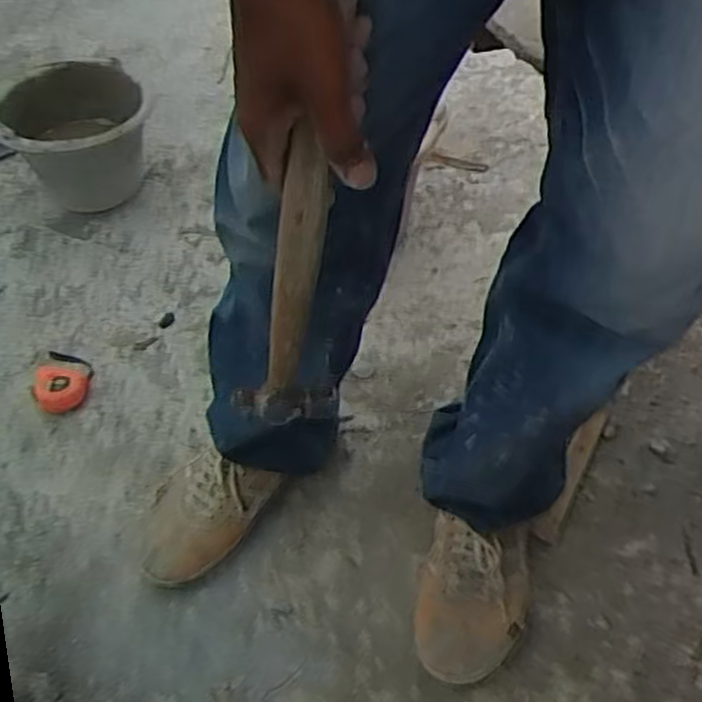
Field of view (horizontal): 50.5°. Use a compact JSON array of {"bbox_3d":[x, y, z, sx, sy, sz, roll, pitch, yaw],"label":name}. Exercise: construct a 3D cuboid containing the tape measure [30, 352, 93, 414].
[{"bbox_3d":[-0.354,0.040,0.925,0.062,0.037,0.092,14,49,12],"label":"tape measure"}]

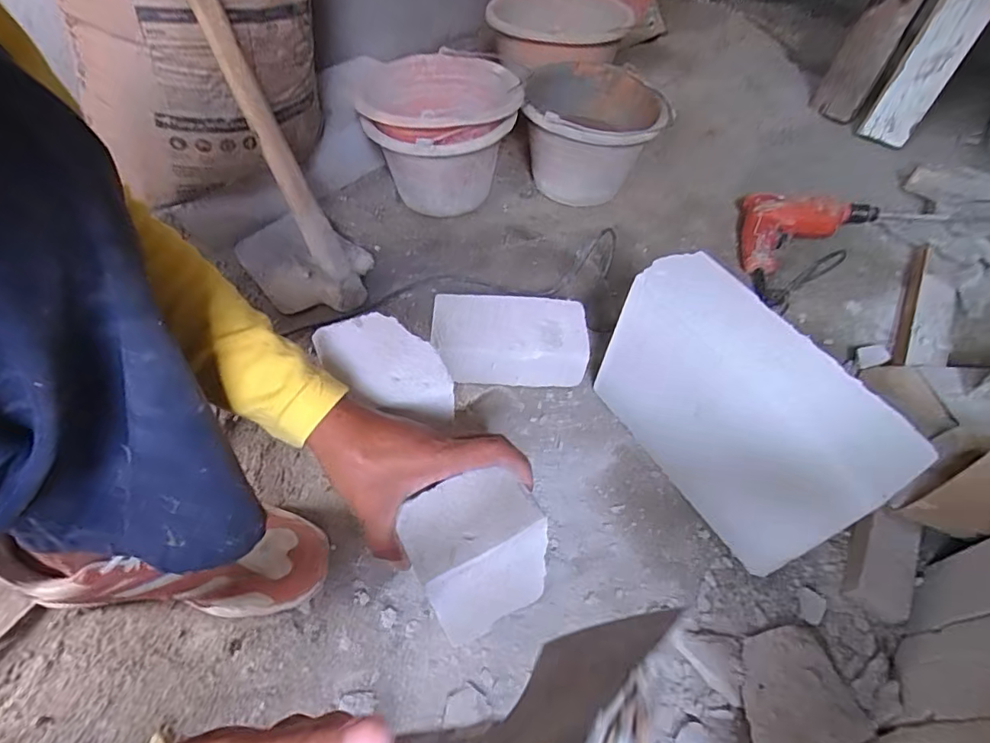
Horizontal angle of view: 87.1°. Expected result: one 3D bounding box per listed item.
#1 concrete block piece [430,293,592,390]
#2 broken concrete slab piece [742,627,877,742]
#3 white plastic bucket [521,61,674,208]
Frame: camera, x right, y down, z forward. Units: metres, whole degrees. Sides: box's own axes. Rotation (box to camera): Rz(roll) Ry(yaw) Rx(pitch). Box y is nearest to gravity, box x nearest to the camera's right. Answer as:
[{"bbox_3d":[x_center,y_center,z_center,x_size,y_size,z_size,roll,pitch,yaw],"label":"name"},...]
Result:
[{"bbox_3d":[0.016,-0.037,0.697,0.201,0.074,0.111,0,53,-2],"label":"concrete block piece"},{"bbox_3d":[0.270,0.291,0.476,0.118,0.019,0.099,-3,40,-14],"label":"broken concrete slab piece"},{"bbox_3d":[0.166,-0.420,0.932,0.220,0.173,0.255,10,53,5],"label":"white plastic bucket"}]

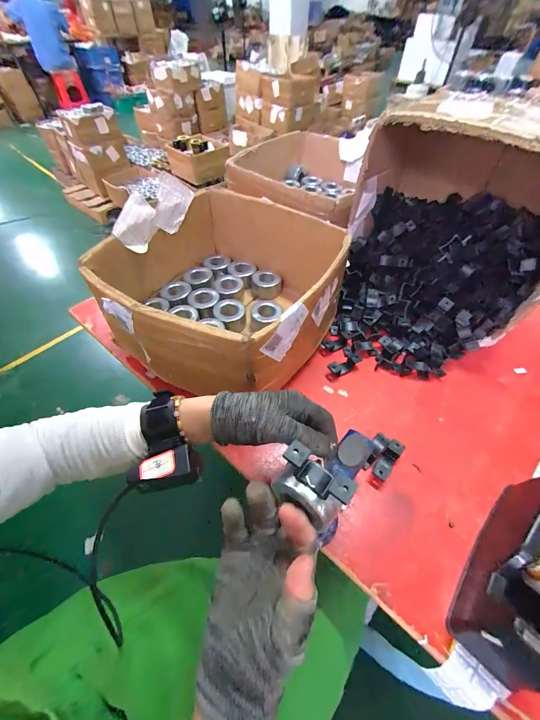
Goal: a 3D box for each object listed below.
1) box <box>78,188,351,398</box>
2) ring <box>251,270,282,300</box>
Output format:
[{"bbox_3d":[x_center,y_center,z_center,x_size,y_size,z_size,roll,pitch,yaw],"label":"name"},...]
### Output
[{"bbox_3d":[-0.066,-0.131,0.521,0.342,0.152,0.370,26,56,19],"label":"box"},{"bbox_3d":[-0.008,-0.163,0.641,0.064,0.034,0.062,-6,52,-5],"label":"ring"}]

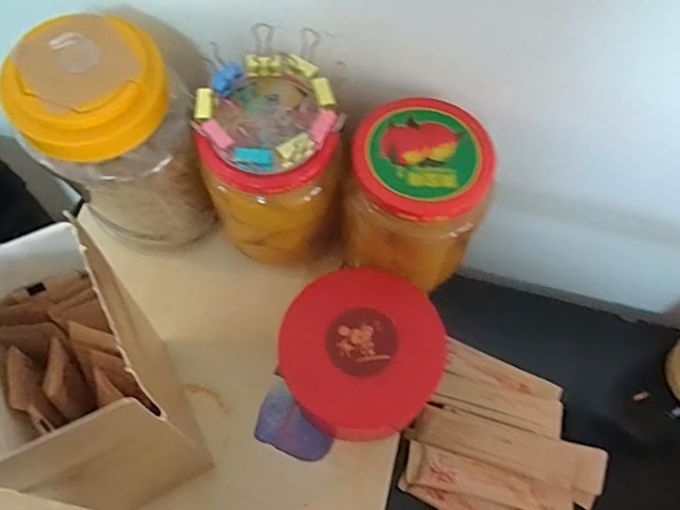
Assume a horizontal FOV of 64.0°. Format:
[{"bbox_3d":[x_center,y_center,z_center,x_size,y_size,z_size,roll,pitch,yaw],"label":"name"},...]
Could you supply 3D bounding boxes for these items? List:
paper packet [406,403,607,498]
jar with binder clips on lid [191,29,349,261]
[{"bbox_3d":[0.134,0.152,0.426,0.148,0.006,0.034,14,64,4],"label":"paper packet"},{"bbox_3d":[-0.040,-0.058,0.359,0.079,0.141,0.080,1,64,-2],"label":"jar with binder clips on lid"}]

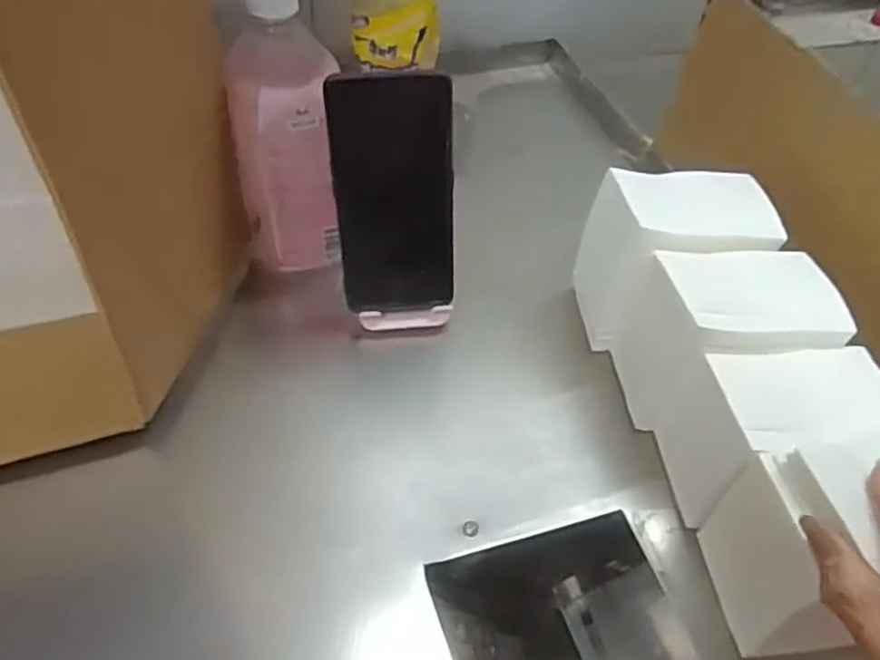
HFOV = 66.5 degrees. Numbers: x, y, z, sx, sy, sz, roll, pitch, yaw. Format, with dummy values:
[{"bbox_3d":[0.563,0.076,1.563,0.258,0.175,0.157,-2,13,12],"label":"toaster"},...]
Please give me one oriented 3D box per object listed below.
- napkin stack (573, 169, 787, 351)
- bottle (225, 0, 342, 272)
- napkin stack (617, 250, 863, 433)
[{"bbox_3d":[0.160,-0.048,0.465,0.102,0.106,0.073,-2,49,-6],"label":"napkin stack"},{"bbox_3d":[-0.108,-0.134,0.467,0.068,0.194,0.063,-8,50,-11],"label":"bottle"},{"bbox_3d":[0.178,0.004,0.428,0.109,0.102,0.079,-2,49,-7],"label":"napkin stack"}]

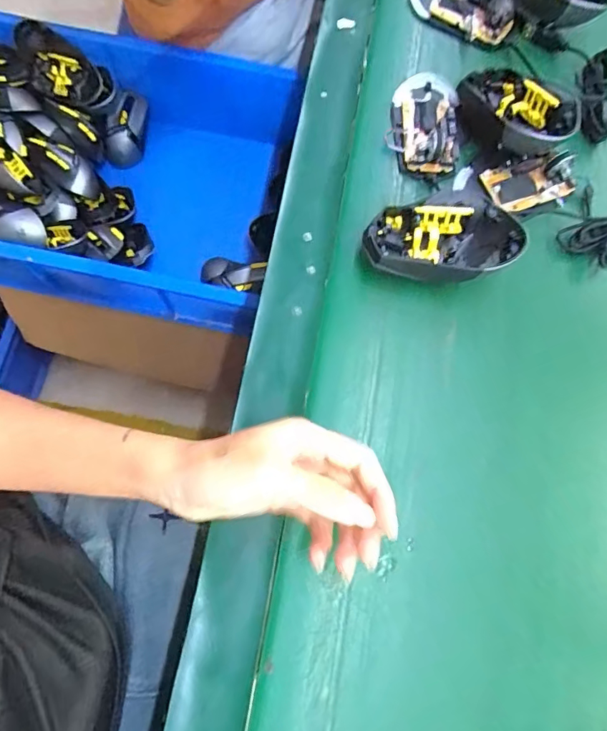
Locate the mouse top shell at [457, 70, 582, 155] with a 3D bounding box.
[{"bbox_3d":[0.188,-0.224,0.410,0.067,0.046,0.110,-26,77,-9],"label":"mouse top shell"}]

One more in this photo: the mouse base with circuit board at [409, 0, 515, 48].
[{"bbox_3d":[0.157,-0.363,0.462,0.110,0.027,0.057,40,76,8],"label":"mouse base with circuit board"}]

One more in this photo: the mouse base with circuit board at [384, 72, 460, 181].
[{"bbox_3d":[0.111,-0.226,0.421,0.062,0.026,0.115,9,74,1],"label":"mouse base with circuit board"}]

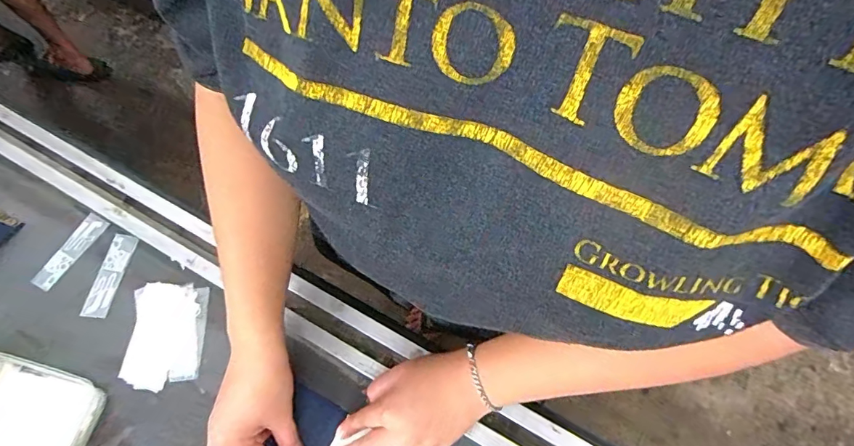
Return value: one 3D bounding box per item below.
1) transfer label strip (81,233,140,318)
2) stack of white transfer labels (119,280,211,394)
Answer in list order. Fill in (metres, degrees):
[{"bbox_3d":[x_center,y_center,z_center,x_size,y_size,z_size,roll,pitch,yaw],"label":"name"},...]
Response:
[{"bbox_3d":[-0.355,0.058,0.494,0.032,0.004,0.094,11,71,6],"label":"transfer label strip"},{"bbox_3d":[-0.277,0.118,0.468,0.076,0.007,0.107,-2,70,1],"label":"stack of white transfer labels"}]

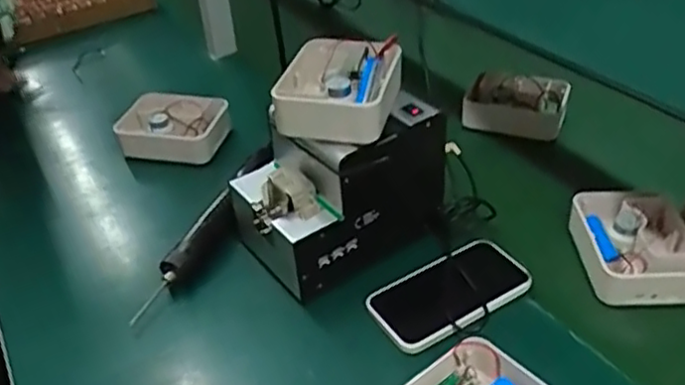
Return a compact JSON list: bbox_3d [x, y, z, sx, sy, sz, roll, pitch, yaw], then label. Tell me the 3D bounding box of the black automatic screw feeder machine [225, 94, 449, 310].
[{"bbox_3d":[-0.005,-0.011,0.668,0.194,0.140,0.133,-22,39,-22],"label":"black automatic screw feeder machine"}]

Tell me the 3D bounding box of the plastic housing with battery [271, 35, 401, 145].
[{"bbox_3d":[-0.003,-0.099,0.613,0.098,0.050,0.108,4,37,13],"label":"plastic housing with battery"}]

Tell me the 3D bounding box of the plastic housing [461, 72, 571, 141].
[{"bbox_3d":[0.235,-0.120,0.894,0.129,0.044,0.096,8,38,18],"label":"plastic housing"}]

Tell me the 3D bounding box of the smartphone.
[{"bbox_3d":[0.102,0.090,0.620,0.147,0.011,0.081,-22,39,-22],"label":"smartphone"}]

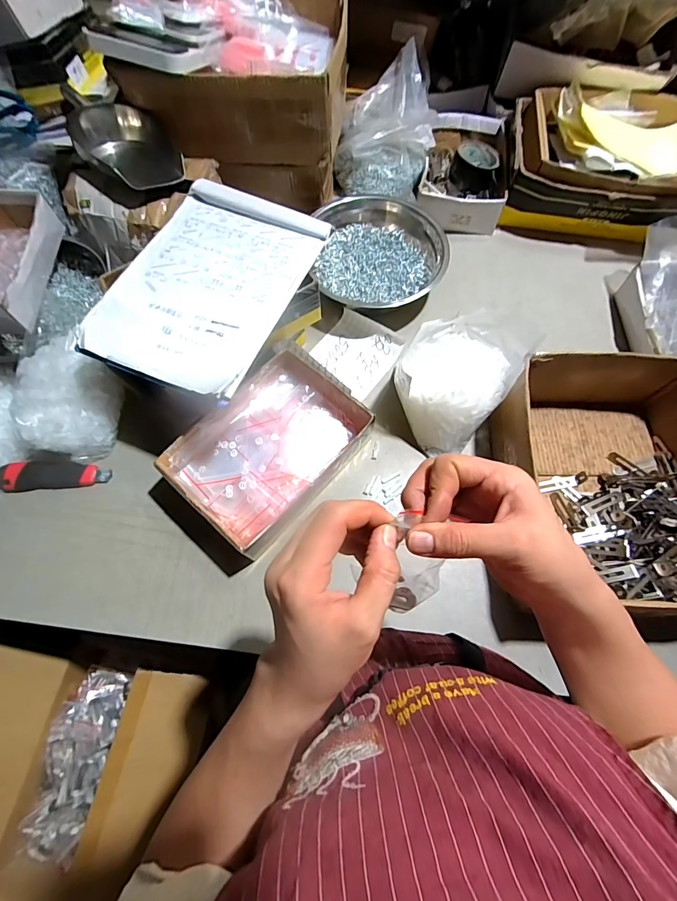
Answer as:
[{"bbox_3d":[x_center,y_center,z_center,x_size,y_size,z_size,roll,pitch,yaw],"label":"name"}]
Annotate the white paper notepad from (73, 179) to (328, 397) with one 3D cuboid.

◆ **EXERCISE DESCRIPTION**: Each line above that has the word "metres" must be copied.

◆ **REPLY TO THE TASK**:
Frame: camera, x right, y down, z forward. Units: metres, whole degrees. Sides: box's own axes. Rotation (box to camera): Rz(roll) Ry(yaw) Rx(pitch). Box y is nearest to gravity, box x nearest to the camera's right. Answer as:
Answer in list order. Fill in (metres, degrees):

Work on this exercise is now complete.